De acordo com as investigações, os quatro homens foram vítimas de uma emboscada, executados e tiveram os corpos, assim como o veículo em que estavam, enterrados de forma clandestina. Os principais suspeitos, Antônio Buscariollo e Paulo Buscariollo, pai e filho, continuam foragidos.
Crime ocorreu durante cobrança de dívida
Segundo a Polícia Civil, três das vítimas viajaram do Estado de São Paulo ao Paraná a pedido de Alencar para cobrar uma dívida dos suspeitos, no distrito de Vila Rica.

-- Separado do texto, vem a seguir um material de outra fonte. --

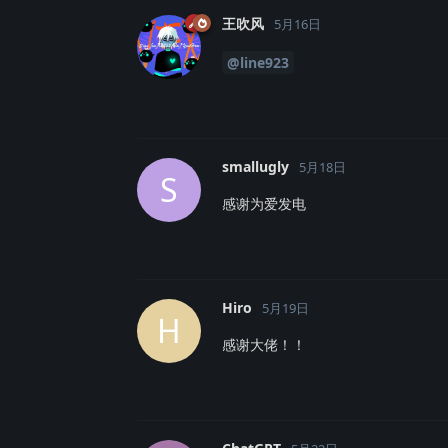
王吹风
5月16日
@line923
smallugly
5月18日
S
感谢为爱发电
Hiro
5月19日
H
感谢大佬！！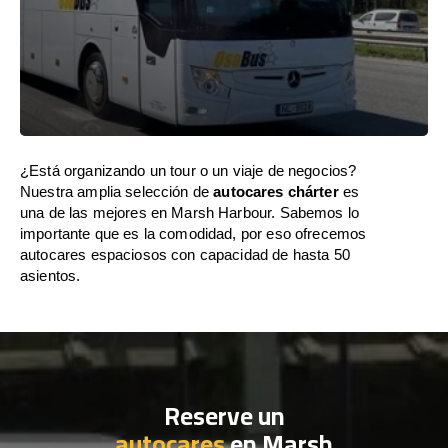
¿Está organizando un tour o un viaje de negocios?
Nuestra amplia selección de
autocares chárter
es
una de las mejores en Marsh Harbour. Sabemos lo
importante que es la comodidad, por eso ofrecemos
autocares espaciosos con capacidad de hasta 50
asientos.
Reserve un
autocares
en Marsh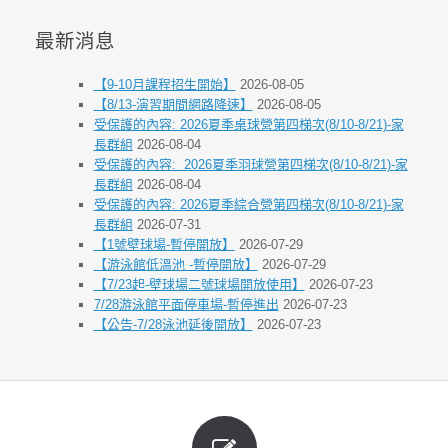
最新消息
【9-10月課程招生開始】
2026-08-05
【8/13-演習期間網路降速】
2026-08-05
受保護的內容: 2026夏季桌球營第四梯次(8/10-8/21)-家
長群組
2026-08-04
受保護的內容: 2026夏季羽球營第四梯次(8/10-8/21)-家
長群組
2026-08-04
受保護的內容: 2026夏季綜合營第四梯次(8/10-8/21)-家
長群組
2026-07-31
【1號壁球場-暫停開放】
2026-07-29
【游泳館低溫池 -暫停開放】
2026-07-29
【7/23起-壁球場二號球場開放使用】
2026-07-23
7/28游泳館平面停車場-暫停進出
2026-07-23
【公告-7/28泳池延後開放】
2026-07-23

As investigações apontam que o grupo esteve inicialmente na propriedade da família Buscariollo, onde não houve acordo. Ainda conforme a apuração, uma das vítimas chegou a enviar um áudio à esposa informando que um dos devedores estava armado.

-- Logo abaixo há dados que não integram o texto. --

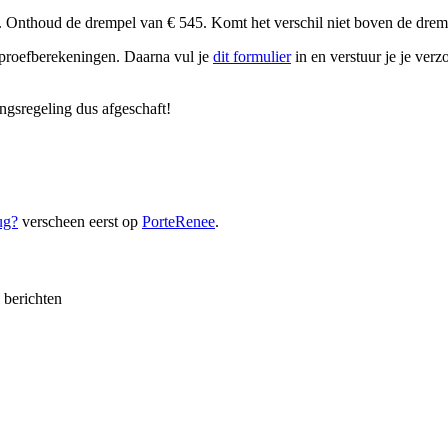
. Onthoud de drempel van € 545. Komt het verschil niet boven de drem
 proefberekeningen. Daarna vul je
dit formulier
in en verstuur je je ver
ngsregeling dus afgeschaft!
ug?
verscheen eerst op
PorteRenee
.
e berichten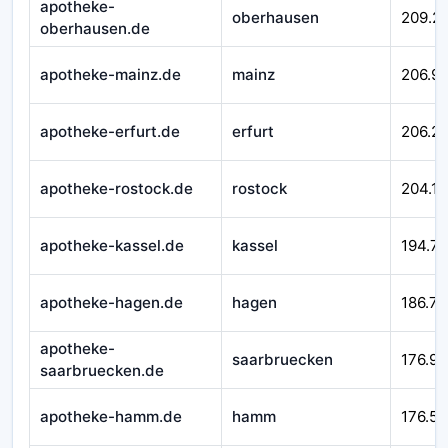
apotheke-
oberhausen
209.2
oberhausen.de
apotheke-mainz.de
mainz
206.99
apotheke-erfurt.de
erfurt
206.21
apotheke-rostock.de
rostock
204.16
apotheke-kassel.de
kassel
194.7
apotheke-hagen.de
hagen
186.71
apotheke-
saarbruecken
176.92
saarbruecken.de
apotheke-hamm.de
hamm
176.58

Após retornarem ao sítio, os quatro homens desapareceram e não foram mais vistos com vida.
Veículo e corpos foram encontrados enterrados
Com o desaparecimento, a Polícia Civil instaurou inquérito e solicitou a prisão preventiva dos suspeitos no dia 7 de agosto de 2025.
No decorrer das investigações, a caminhonete Fiat Toro utilizada pelas vítimas foi localizada enterrada no dia 12 de setembro. Seis dias depois, os corpos dos quatro homens também foram encontrados.
Em nota divulgada nesta semana, o delegado responsável pelo caso, Thiago, classificou a investigação como de alta complexidade. Segundo ele, as apurações indicam a atuação de um grupo criminoso estruturado, com divisão de funções, influência regional e uso de armamentos de diferentes calibres.
A Polícia Civil informou ainda que os investigados adotaram diversas medidas para dificultar a investigação e ocultar vestígios do crime.
Apesar de não divulgar novos detalhes para preservar o andamento das diligências, a corporação afirmou que já reuniu um amplo conjunto de provas periciais e digitais e garantiu que as buscas pelos foragidos continuam de forma ininterrupta.